A Assembleia Legislativa de Mato Grosso do Sul (ALMS) redefiniu a composição de suas comissões permanentes após a intensa “janela partidária” que agitou o cenário político estadual. Com a migração de mais da metade dos parlamentares — 13 deputados estaduais —, a distribuição de poder foi rearranjada, resultando na formação de novos blocos e na delicada situação de quatro deputados de oposição, que se veem sem representação garantida.
A reconfiguração partidária diluiu as antigas alianças, misturando os partidos dentro dos novos blocos. O Bloco 1, agora liderado pelo deputado Coronel David (PL) e tendo Rinaldo Modesto (União) como vice-líder, congrega 12 parlamentares, incluindo Antonio Vaz (Republicanos), Gerson Claro (PP), Junior Mochi (MDB), Lidio Lopes (Avante), Londres Machado (PP), Lucas de Lima (PL), Marcio Fernandes (PL), Neno Razuk (PL), Pedrossian Neto (Republicanos) e Renato Câmara (Republicanos).

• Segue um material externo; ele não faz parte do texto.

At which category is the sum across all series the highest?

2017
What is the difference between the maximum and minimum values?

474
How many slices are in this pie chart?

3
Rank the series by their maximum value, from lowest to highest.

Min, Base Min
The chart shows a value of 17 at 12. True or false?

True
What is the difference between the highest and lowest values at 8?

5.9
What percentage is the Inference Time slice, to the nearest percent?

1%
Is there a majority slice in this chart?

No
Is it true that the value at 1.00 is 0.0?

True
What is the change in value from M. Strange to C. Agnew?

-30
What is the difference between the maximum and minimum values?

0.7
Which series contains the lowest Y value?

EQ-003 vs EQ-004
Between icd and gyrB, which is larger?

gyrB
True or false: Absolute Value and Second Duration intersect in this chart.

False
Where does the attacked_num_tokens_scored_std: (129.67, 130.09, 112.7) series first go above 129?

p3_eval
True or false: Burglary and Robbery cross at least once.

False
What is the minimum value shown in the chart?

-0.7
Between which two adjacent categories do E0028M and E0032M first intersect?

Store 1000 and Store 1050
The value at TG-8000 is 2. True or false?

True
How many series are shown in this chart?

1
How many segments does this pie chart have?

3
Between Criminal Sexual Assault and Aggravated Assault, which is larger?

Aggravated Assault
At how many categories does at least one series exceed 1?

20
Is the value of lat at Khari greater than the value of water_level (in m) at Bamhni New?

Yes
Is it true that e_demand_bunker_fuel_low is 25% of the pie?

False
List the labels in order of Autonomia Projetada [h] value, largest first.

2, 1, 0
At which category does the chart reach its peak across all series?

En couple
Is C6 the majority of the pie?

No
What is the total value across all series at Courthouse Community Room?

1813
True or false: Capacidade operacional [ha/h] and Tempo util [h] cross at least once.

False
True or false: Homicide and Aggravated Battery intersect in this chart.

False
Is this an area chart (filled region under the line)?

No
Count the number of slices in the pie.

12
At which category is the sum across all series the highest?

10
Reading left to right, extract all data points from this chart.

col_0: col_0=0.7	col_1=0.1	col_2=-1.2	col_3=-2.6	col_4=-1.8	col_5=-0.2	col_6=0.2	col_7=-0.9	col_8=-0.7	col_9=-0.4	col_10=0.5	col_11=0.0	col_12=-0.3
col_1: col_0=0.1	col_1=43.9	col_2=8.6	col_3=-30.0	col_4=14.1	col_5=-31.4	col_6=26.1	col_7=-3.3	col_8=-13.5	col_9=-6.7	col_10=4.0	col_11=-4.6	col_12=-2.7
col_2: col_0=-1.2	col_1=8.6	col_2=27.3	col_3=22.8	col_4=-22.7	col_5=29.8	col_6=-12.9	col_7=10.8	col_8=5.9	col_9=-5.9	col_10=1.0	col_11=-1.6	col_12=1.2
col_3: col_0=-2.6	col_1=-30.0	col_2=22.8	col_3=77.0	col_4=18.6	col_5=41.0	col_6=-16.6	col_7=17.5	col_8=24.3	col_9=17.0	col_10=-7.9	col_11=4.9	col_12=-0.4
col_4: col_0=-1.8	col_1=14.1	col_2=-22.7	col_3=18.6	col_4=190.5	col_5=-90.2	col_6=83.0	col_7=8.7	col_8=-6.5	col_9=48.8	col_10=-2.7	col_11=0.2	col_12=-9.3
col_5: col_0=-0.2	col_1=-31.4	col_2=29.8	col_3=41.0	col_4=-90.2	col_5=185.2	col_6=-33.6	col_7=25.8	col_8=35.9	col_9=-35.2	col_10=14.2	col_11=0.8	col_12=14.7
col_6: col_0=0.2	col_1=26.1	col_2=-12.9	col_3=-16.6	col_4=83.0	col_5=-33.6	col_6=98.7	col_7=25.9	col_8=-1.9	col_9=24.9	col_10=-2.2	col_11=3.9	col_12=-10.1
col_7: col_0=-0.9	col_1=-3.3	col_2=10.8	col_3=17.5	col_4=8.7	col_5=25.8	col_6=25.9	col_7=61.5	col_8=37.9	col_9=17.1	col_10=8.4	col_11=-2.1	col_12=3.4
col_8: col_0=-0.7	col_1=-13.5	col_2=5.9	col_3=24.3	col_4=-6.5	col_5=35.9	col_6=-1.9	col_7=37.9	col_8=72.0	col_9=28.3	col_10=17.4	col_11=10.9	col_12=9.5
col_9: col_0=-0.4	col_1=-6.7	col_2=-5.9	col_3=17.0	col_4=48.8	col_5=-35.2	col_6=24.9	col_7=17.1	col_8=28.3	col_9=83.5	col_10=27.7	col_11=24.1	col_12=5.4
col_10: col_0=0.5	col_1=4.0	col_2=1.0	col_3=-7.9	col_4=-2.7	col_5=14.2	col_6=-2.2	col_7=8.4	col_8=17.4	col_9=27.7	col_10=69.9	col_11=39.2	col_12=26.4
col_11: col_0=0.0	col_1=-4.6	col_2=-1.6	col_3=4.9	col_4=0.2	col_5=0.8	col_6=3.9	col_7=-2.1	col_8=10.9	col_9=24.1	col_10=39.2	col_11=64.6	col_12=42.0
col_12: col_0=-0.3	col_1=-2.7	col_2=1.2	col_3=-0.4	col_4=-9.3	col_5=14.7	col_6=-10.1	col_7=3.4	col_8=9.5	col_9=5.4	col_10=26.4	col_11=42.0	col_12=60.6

Já o Bloco 2, com oito deputados, será comandado por Jamilson Name (PP), com Lia Nogueira (PSDB) na vice-liderança, e conta com Caravina (PSDB), Mara Caseiro (PL), Paulo Corrêa (PL), Paulo Duarte (PSDB), Roberto Hashioka (Republicanos) e Zé Teixeira (PL). Márcio Fernandes, que migrou para o PL, deixou uma das lideranças de bloco anteriores.
À margem das novas articulações, os deputados Zeca do PT, Gleice Jane (PT), Pedro Kemp (PT) e João Henrique (Novo) optaram por não formar um bloco próprio. Essa decisão os coloca em uma posição vulnerável, uma vez que a integração às comissões depende da formação de um bloco com no mínimo seis integrantes ou de um partido com ao menos quatro representantes – critérios que os parlamentares de oposição, individualmente ou em seus partidos, não preenchem, dependendo da “boa vontade” dos demais para participar das discussões legislativas.